The biggest contributor to the greenish look is algae. Summer is usually the peak season for plant growth and algae is no different. A pool can turn green any time of year, but in the summer, the warmer temperatures and longer days gives algae a boost. If you had a windstorm roll through overnight, its very likely that plant debris from nearby trees ended up at the bottom of the pool. Most tenants will not clean up the debris right away but instead wait a couple days until either the weekend or just have the pool guy take care of it when they come next week. This plant debris counteracts the chemicals in the water and with enough debris, the chemical levels could become unbalanced thus resulting in algae growth.
Another big contributor to green pools is faulty pool equipment. A lot of the time, property owners are responsible for the pool equipment. Because of this, tenants do not pay close attention to the pool equipment and they might not notice that the pool pump isn’t running or there is a leak causing the equipment to loose pressure thus reducing circulation. Once the pool loses circulation, it becomes a cesspool. While there may be chemicals in the water, it’s not circulating and therefore debris that finds its way into the pool is not being filtered out. This buildup of debris in combination with the stagnant water creates a breeding ground for algae and other organisms.
During the cooler months, it can take a week maybe two for a pool to develop enough algae causing it to turn green. However, during the summer it can happen in a few days. Its crucial for landlords and property managers to go over the importance of pool maintenance with the tenant and recommend that they check the pool equipment every couple of days just to make sure its running or that there are no obvious leaks.
My pool is green, what do I do now?
The first step is to test the water in the pool to determine the total amount of dissolved solids (or plant debris) and the alkalinity. Testing for dissolved solids will tell you how much material has absorbed into the water while the alkalinity tells you how acidic the water is. Depending on these two levels, someone knowledgeable about pools can determine if the pool can be treated chemically or if it needs to be drained and cleaned. This all depends on how quickly the tenant notices the problem and how quickly the problem can be fixed if it was caused by faulty pool equipment.
If the landlord requires the tenant to maintain the pool, this may be a point where the owner or property manager may want to step in. Depending on local laws, the property owner may have an implied responsibility to ensure that the pool does not become a health hazard. More importantly, if it’s not done correctly, it can cause problems with the pool and pool equipment. Imagine funneling a thick green goo through your pool pump, clogging your filters which then causes the motor to burn out, or a tenant trying to acid wash the pool and they turn up the pressure washer too high causing the plaster to come apart. There is also the risk that the tenant could get acid on their skin or in their eyes which presents a liability to the property owner and manager.

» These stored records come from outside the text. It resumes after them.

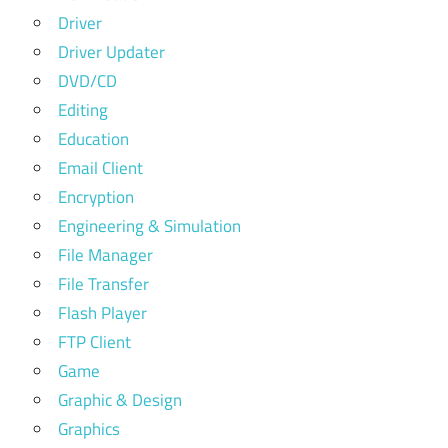
Driver
Driver Updater
DVD/CD
Editing
Education
Email Client
Encryption
Engineering & Simulation
File Manager
File Transfer
Flash Player
FTP Client
Game
Graphic & Design
Graphics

Hiring someone to professionally treat the pool can be costly. Chemically treating the pool could cost a couple hundred dollars because chemicals are very expensive. If it has to be drained and cleaned, this becomes more labor intensive which can cost $500+ (prices do vary from one area to another). While it could cost a pretty penny to fix a green pool, it may well be worth the extra money to make sure it’s done right then to risk damaging the pool or the tenant injuring themselves.